(EXCERPTED DATA Opens)

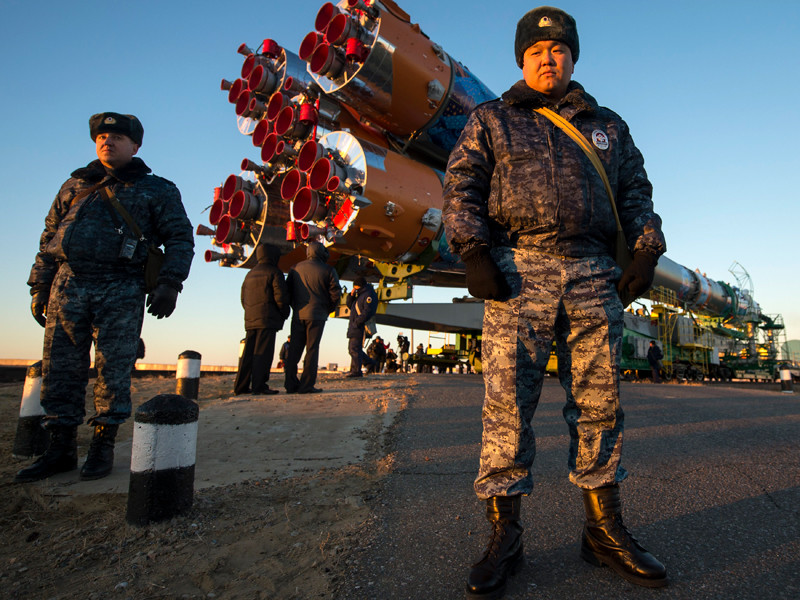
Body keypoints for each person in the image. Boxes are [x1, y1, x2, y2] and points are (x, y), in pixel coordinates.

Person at [442, 7, 668, 597]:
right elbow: (462, 185)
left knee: (599, 405)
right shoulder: (492, 120)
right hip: (519, 272)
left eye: (559, 49)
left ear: (573, 57)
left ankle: (603, 531)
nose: (549, 58)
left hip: (593, 273)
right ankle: (506, 535)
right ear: (522, 60)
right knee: (507, 408)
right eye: (537, 51)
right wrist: (473, 251)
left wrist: (645, 251)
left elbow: (637, 192)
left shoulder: (608, 125)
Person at [17, 112, 194, 484]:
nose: (107, 141)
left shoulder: (157, 190)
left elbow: (180, 237)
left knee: (112, 369)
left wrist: (170, 283)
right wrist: (40, 286)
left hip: (121, 286)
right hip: (68, 284)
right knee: (60, 369)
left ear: (135, 146)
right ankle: (60, 448)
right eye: (101, 137)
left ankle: (102, 445)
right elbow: (49, 238)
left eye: (116, 137)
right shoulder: (74, 185)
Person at [283, 242, 341, 394]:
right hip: (317, 315)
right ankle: (306, 385)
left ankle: (290, 384)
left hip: (299, 314)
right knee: (312, 349)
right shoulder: (328, 269)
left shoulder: (295, 268)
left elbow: (287, 291)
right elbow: (336, 293)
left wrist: (295, 306)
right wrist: (327, 309)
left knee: (294, 350)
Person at [234, 244, 290, 396]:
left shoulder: (250, 274)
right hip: (267, 319)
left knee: (248, 354)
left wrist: (250, 312)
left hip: (251, 319)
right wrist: (284, 313)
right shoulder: (274, 272)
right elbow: (281, 297)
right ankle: (259, 386)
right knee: (263, 354)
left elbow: (243, 298)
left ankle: (240, 386)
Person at [346, 276, 377, 378]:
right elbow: (351, 306)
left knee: (354, 349)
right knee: (353, 349)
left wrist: (357, 322)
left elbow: (368, 311)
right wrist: (351, 296)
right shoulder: (360, 295)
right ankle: (368, 363)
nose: (354, 288)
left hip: (359, 326)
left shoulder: (368, 295)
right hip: (355, 325)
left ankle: (356, 371)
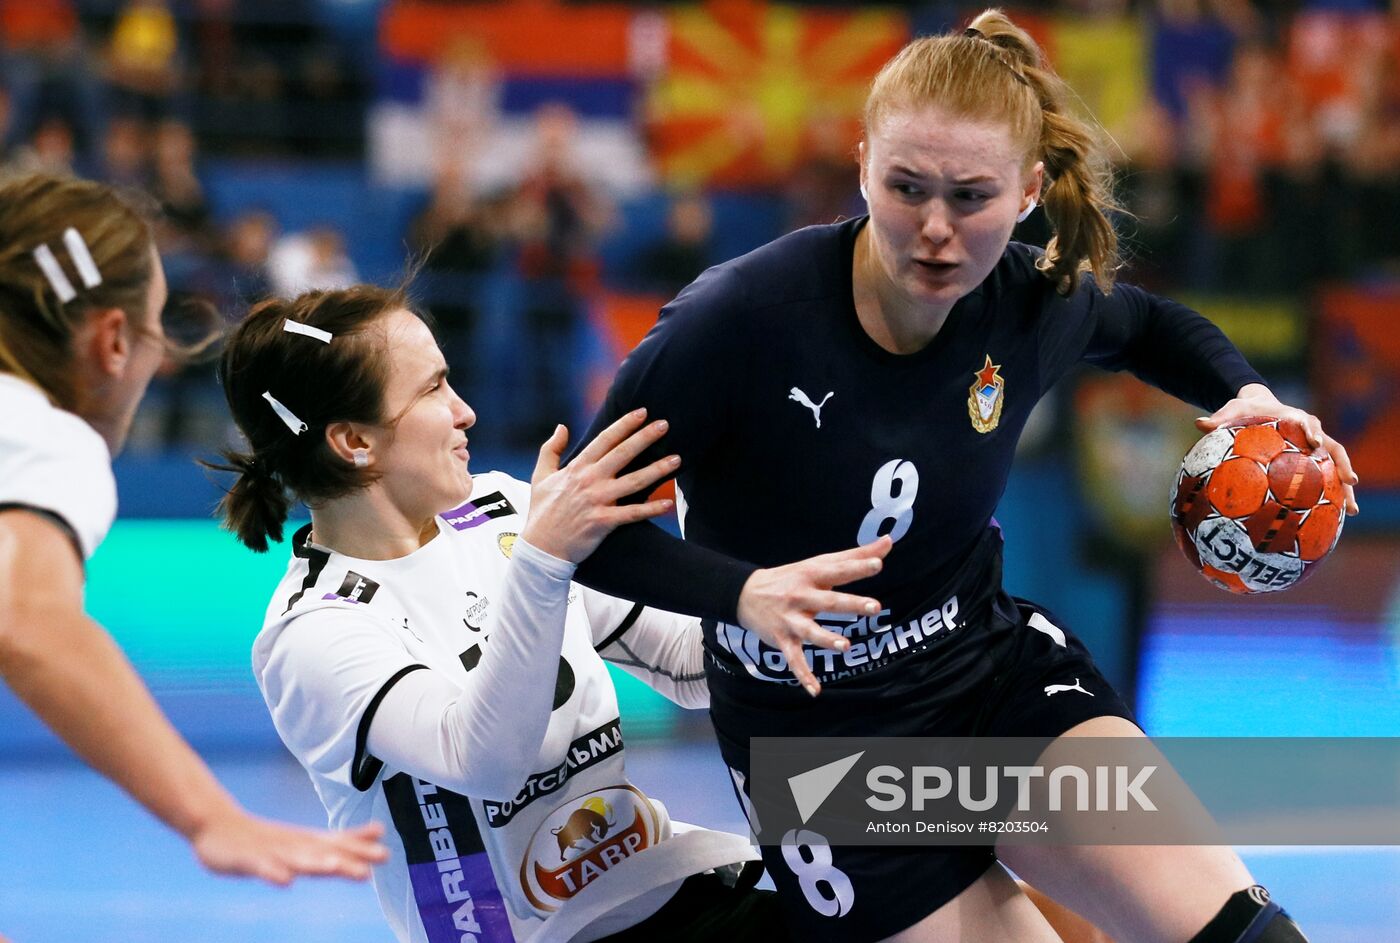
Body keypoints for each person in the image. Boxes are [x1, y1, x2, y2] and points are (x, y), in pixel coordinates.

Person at [564, 10, 1359, 943]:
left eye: (972, 197)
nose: (936, 230)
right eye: (907, 188)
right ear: (861, 165)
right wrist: (741, 592)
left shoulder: (1031, 299)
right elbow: (583, 529)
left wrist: (1251, 394)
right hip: (822, 755)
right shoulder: (737, 320)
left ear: (1026, 193)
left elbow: (1146, 326)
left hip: (988, 679)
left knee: (1249, 936)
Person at [212, 284, 888, 942]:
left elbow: (689, 665)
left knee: (962, 805)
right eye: (432, 389)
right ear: (353, 442)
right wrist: (542, 559)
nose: (465, 411)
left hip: (675, 889)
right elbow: (484, 758)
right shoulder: (312, 631)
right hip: (545, 935)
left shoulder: (500, 512)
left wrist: (745, 536)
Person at [0, 172, 387, 886]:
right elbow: (28, 617)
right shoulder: (39, 430)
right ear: (113, 342)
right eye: (158, 329)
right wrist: (211, 816)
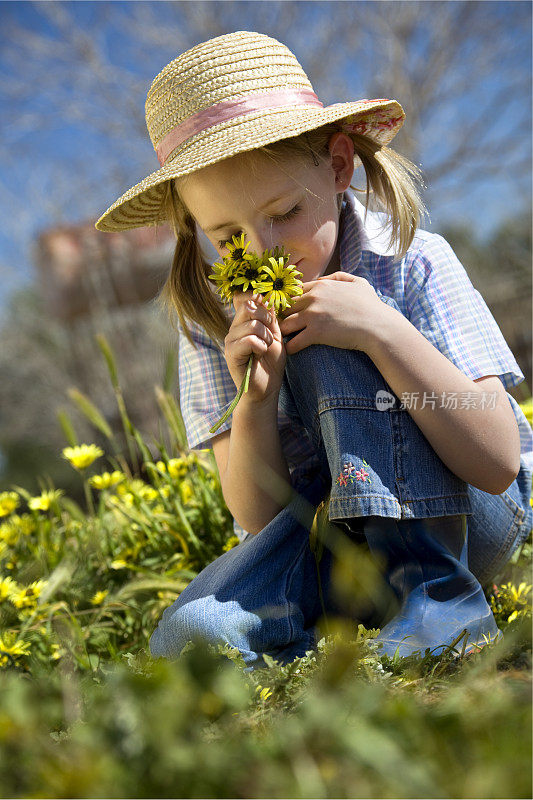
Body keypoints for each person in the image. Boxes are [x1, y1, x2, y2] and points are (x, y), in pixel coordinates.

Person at [95, 31, 533, 669]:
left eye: (285, 211)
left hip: (466, 518)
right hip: (324, 548)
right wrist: (256, 397)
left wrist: (382, 332)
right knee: (186, 640)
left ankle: (438, 608)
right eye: (229, 236)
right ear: (195, 228)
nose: (264, 248)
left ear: (337, 165)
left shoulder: (416, 262)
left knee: (331, 334)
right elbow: (256, 512)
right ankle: (342, 642)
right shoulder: (212, 316)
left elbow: (496, 463)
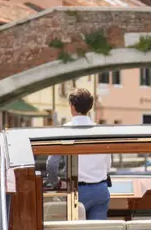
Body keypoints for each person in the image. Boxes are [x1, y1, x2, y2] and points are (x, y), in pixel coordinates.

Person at [45, 88, 112, 220]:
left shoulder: (65, 131)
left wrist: (56, 183)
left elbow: (52, 164)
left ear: (72, 106)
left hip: (77, 191)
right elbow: (108, 165)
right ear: (90, 107)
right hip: (100, 189)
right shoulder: (101, 132)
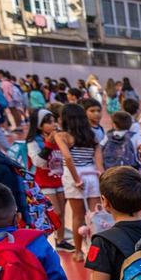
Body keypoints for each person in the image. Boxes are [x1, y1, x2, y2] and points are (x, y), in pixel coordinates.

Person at [52, 104, 100, 262]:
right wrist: (100, 175)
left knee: (77, 216)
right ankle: (98, 249)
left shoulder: (62, 136)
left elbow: (67, 157)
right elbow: (98, 158)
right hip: (92, 173)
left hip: (74, 175)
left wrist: (77, 179)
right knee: (95, 215)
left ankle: (79, 252)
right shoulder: (92, 134)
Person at [24, 109, 68, 251]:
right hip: (44, 181)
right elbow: (38, 162)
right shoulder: (34, 141)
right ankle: (46, 241)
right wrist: (48, 145)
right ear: (39, 125)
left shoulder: (59, 137)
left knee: (62, 211)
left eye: (54, 121)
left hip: (59, 179)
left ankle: (60, 240)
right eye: (48, 122)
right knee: (56, 212)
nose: (53, 124)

(EXCERPTED DATA Closes)

Your answer must be the lines above from the one containing "right hip: (317, 315)" to the one containing "left wrist: (357, 322)", both included, restated word for word.

» TASK ANSWER:
right hip: (317, 315)
right ankle: (306, 385)
left ankle: (290, 384)
left hip: (299, 314)
right knee: (312, 349)
right shoulder: (328, 269)
left shoulder: (295, 268)
left elbow: (287, 291)
right elbow: (336, 293)
left wrist: (295, 306)
right wrist: (327, 309)
left knee: (294, 350)
Person at [234, 244, 290, 396]:
left shoulder: (250, 274)
right hip: (267, 319)
left knee: (248, 354)
left wrist: (250, 312)
left hip: (251, 319)
right wrist: (284, 313)
right shoulder: (274, 272)
right elbow: (281, 297)
right ankle: (259, 386)
right knee: (263, 354)
left elbow: (243, 298)
left ankle: (240, 386)
Person at [346, 276, 377, 378]:
right elbow: (351, 306)
left knee: (354, 349)
right knee: (353, 349)
left wrist: (357, 322)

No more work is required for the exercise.